Change the code to allow more time to read the data. 
This may be as simple as increasing the timeouts and receive to transmit delay times for the relevant periods. Ideally you’d also restructure the code to only read the CIR data and buffer it, perform the rest of the UWB operations and only then process and output the buffered CIR data.
would it be wrong if i set the initiator to read just the CIR while the responder will shows just distance measureaments?
No, there is no requirement to calculate or display the distance as long as any required replies are sent correctly.
Perfect, another question since i modified the code with your indication to not display Tn values in the Print of the CIR.
Sometimes it happens between all the CIR values that i have this:
CIR_real_values
1
n 7 n o n n I+
CIR_imag_values
14
{“Addr”:“0x0001”,“Status”:“Ok”“D_cm”:54
}
CIR_real_values
-6 54 76 -2 24 -2 19 18 -27 34 39 62 49 42 23 -7 42 40 25 -42 -38 -10 27 4 7 39 25 9 4 35 15 12 3 33 36 42 -13 -39 -14 20 19 32 17 21 5 60 4 3 -6 30 88 37 34 14 -18 5 28 34 18 0 -17 -4 19 29 21 9 29 -6 22 3 12 -1 6 24…
I’m worried about that n 7 n o n n I+
Do you have any suggest?
Do you still have the line:
reporter_instance.print(strcat(CIR_string_real, "\n"), 50);
in the code?
Because if you do that’s printing 50 characters out no matter how long the meaningful data is.
reporter_instance.print("\nCIR_real_values\n", 17);
int len = 0;
for (int i = 0; i < CIR_length; i++) {
int len = snprintf(CIR_string_real,10, "%ld ", (realSample[i]));
reporter_instance.print(CIR_string_real, len); //A vs OR reporter_instance.print(CIR_string_real, 10)

Stored data entries:
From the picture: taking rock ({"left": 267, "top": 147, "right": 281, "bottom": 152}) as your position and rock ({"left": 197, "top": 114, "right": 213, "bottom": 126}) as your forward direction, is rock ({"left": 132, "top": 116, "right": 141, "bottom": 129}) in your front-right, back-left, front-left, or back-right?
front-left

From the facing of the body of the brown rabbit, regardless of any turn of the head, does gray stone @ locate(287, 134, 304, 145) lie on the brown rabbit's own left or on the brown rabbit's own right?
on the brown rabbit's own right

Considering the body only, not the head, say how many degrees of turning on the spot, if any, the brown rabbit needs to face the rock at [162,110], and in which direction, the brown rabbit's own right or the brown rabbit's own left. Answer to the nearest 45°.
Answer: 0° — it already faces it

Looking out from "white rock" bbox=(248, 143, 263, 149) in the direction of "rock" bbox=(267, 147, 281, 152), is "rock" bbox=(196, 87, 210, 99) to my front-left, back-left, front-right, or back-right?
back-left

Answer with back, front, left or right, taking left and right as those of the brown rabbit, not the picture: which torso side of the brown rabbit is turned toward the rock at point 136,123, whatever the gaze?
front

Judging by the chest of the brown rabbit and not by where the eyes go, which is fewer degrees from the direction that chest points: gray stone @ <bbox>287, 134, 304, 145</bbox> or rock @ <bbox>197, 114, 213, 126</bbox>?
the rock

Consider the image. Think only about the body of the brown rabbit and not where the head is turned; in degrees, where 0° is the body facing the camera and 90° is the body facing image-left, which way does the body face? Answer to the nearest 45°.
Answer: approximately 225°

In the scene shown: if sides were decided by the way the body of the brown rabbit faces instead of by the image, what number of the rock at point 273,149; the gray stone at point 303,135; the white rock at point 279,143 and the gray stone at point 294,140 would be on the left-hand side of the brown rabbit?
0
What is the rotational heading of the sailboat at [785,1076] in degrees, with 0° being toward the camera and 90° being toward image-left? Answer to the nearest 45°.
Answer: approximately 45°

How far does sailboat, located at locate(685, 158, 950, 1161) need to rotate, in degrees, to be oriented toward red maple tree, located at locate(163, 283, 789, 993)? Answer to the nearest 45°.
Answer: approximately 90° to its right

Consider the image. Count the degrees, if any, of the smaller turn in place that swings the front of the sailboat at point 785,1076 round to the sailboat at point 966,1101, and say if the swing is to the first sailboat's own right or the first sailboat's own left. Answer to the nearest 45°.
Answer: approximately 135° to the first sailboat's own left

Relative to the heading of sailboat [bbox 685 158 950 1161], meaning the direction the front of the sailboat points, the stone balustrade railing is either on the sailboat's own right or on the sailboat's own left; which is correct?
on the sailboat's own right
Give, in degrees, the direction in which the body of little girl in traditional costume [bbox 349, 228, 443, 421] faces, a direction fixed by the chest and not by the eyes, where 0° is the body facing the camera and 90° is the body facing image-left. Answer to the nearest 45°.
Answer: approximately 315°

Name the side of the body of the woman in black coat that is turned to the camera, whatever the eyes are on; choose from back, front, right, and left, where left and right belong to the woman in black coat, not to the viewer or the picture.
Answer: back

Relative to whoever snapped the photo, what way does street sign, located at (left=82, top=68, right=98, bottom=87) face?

What this task involves.
Copy everything in the thread from "Do you still" down to "meaningful data is.", swapping in "bytes" wherever "characters" appears. Rely solely on the thread when carrying out this work.

Response box.
Do you still have the line:
reporter_instance.print(strcat(CIR_string_real, "\n"), 50);
in the code?
Because if you do that’s printing 50 bytes out no matter how long the meaningful data is.